[Content note: gun violence]
This woman is a hero.
On Tuesday, a man entered a grade school in Atlanta armed with an assault rifle, exchanged shots with police, and ultimately surrendered. The school's bookkeeper, Antoinette Tuff, was held hostage by the gunman and, in an interview with Diane Sawyer, reports convincing him to put his weapons down and surrender:
"'He told me he was sorry for what he was doing. He was willing to die,' Tuff told ABC.
She told him her life story, about how her marriage fell apart after 33 years and the 'roller coaster' of opening her own business.
'I told him, 'OK, we all have situations in our lives,' she said. 'It was going to be OK. If I could recover, he could, too.'
Then Tuff said she asked the suspect to put his weapons down, empty his pockets and backpack on the floor.
'I told the police he was giving himself up. I just talked him through it,' she said.
In an interview with WSB, an ABC affiliate, Tuff said she tried to keep Hill talking to prevent him from walking into the hallway or through the school building.
'He had a look on him that he was willing to kill — matter of fact he said it.

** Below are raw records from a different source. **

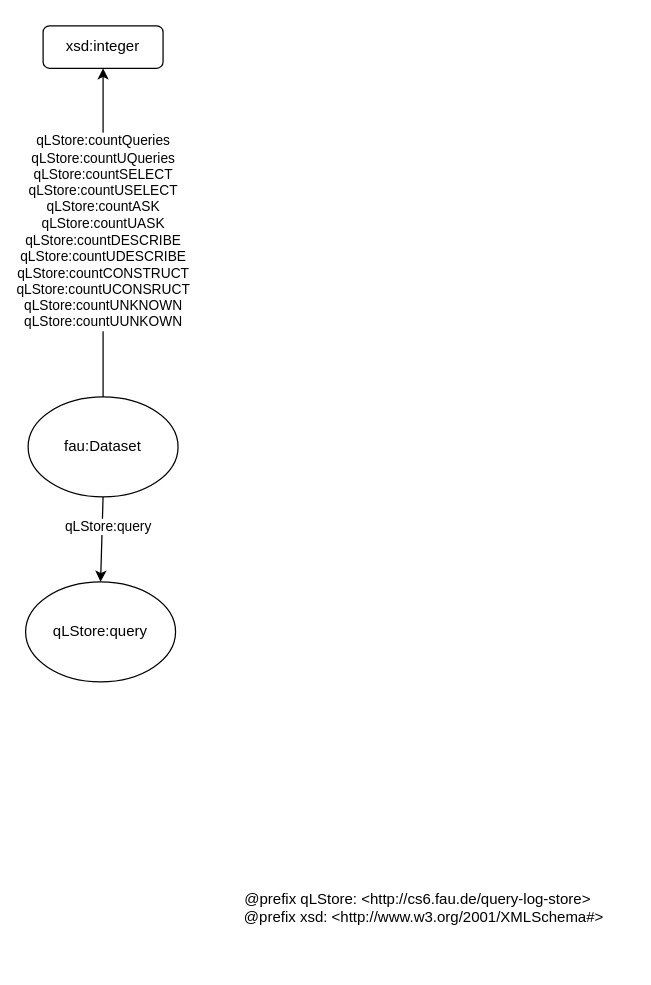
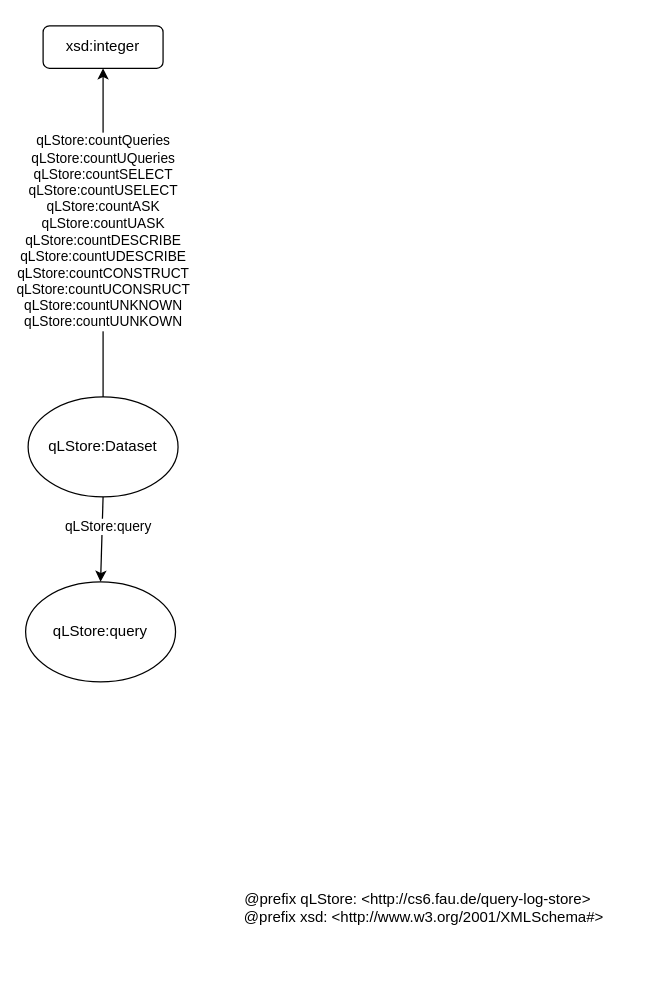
  <mxCell id="0" />
  <mxCell id="1" parent="0" />
- <mxCell id="2" value="fau:Dataset" style="ellipse;whiteSpace=wrap;html=1;" vertex="1" parent="1"><mxGeometry x="22" y="317" width="120" height="80" as="geometry" /></mxCell>
+ <mxCell id="2" value="qLStore:Dataset" style="ellipse;whiteSpace=wrap;html=1;" vertex="1" parent="1"><mxGeometry x="22" y="317" width="120" height="80" as="geometry" /></mxCell>
  <mxCell id="3" value="&lt;div&gt;@prefix qLStore: &amp;lt;http://cs6.fau.de/query-log-store&amp;gt;&lt;/div&gt;&lt;div&gt;&amp;nbsp; &amp;nbsp;@prefix xsd: &amp;lt;http://www.w3.org/2001/XMLSchema#&amp;gt;&lt;/div&gt;" style="text;html=1;strokeColor=none;fillColor=none;align=center;verticalAlign=middle;whiteSpace=wrap;rounded=0;" vertex="1" parent="1"><mxGeometry x="169" y="686" width="330" height="80" as="geometry" /></mxCell>
  <mxCell id="4" value="qLStore:query" style="ellipse;whiteSpace=wrap;html=1;" vertex="1" parent="1"><mxGeometry x="20" y="465" width="120" height="80" as="geometry" /></mxCell>
  <mxCell id="5" value="" style="endArrow=classic;html=1;exitX=0.5;exitY=1;exitDx=0;exitDy=0;rounded=0;" edge="1" parent="1" source="2"><mxGeometry width="50" height="50" relative="1" as="geometry"><mxPoint x="48.574" y="474.716" as="sourcePoint" /><mxPoint x="80" y="465" as="targetPoint" /><Array as="points" /></mxGeometry></mxCell>
  <mxCell id="6" value="qLStore:query" style="edgeLabel;html=1;align=center;verticalAlign=middle;resizable=0;points=[];" vertex="1" connectable="0" parent="5"><mxGeometry x="-0.327" y="4" relative="1" as="geometry"><mxPoint as="offset" /></mxGeometry></mxCell>
  <mxCell id="7" value="xsd:integer" style="rounded=1;whiteSpace=wrap;html=1;" vertex="1" parent="1"><mxGeometry x="34" y="20" width="96" height="34" as="geometry" /></mxCell>
  <mxCell id="8" value="qLStore:countQueries&lt;br&gt;qLStore:countUQueries&lt;br&gt;qLStore:countSELECT&lt;br&gt;qLStore:countUSELECT&lt;br&gt;qLStore:countASK&lt;br&gt;qLStore:countUASK&lt;br&gt;qLStore:countDESCRIBE&lt;br&gt;qLStore:countUDESCRIBE&lt;br&gt;qLStore:countCONSTRUCT&lt;br&gt;qLStore:countUCONSRUCT&lt;br&gt;qLStore:countUNKNOWN&lt;br&gt;qLStore:countUUNKOWN" style="endArrow=classic;html=1;entryX=0.5;entryY=1;entryDx=0;entryDy=0;exitX=0.5;exitY=0;exitDx=0;exitDy=0;" edge="1" parent="1" source="2" target="7"><mxGeometry width="50" height="50" relative="1" as="geometry"><mxPoint x="96.574" y="334.716" as="sourcePoint" /><mxPoint x="-101" y="93" as="targetPoint" /></mxGeometry></mxCell>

He said that he didn't have any reason to live and that he knew he was going to die today,' Tuff said, adding that Hill told her he was sure he'd be killed because he'd shot at police officers. 'I knew that if he got out that door he was gonna kill everybody,' she said."
Wow.
After a gunman fatally shot 20 children and 6 adults at Sandy Hook Elementary School, anti-feminist Charlotte Allen used her voice at the National Review Online to bemoan our purportedly "feminized" (i.e.- bad, weak, powerless) school system that purportedly allowed the incident to happen.
Specifically, she wondered how things might have turned out differently had there been a male janitor around to "heave his bucket" at the killer, or maybe even some "huskier twelve-year-old boys" to somehow converge on the killer and disarm him of his semi-automatic weapons. Of the women who threw themselves in front of bullets to protect children, not a word regarding their heroism.
Well, this woman - Antoinette Tuff, that is - did a heroic thing by using her humanity to connect with the humanity of a potential killer to de-escalate a terrifying situation. That is not a thing that is easy to do, especially when confronted with, potentially, one's own imminent death. A common reaction, as Charlotte Allen demonstrates, is instead to dehumanize any real or perceived threat and then seek to eliminate it by, say, throwing buckets or, erm, 12-year-old boys at it.
Ms. Tuff is a hero despite the narratives that tell us that heroes must be physically violent, physically overpowering, and most importantly of all male (and usually white, as well).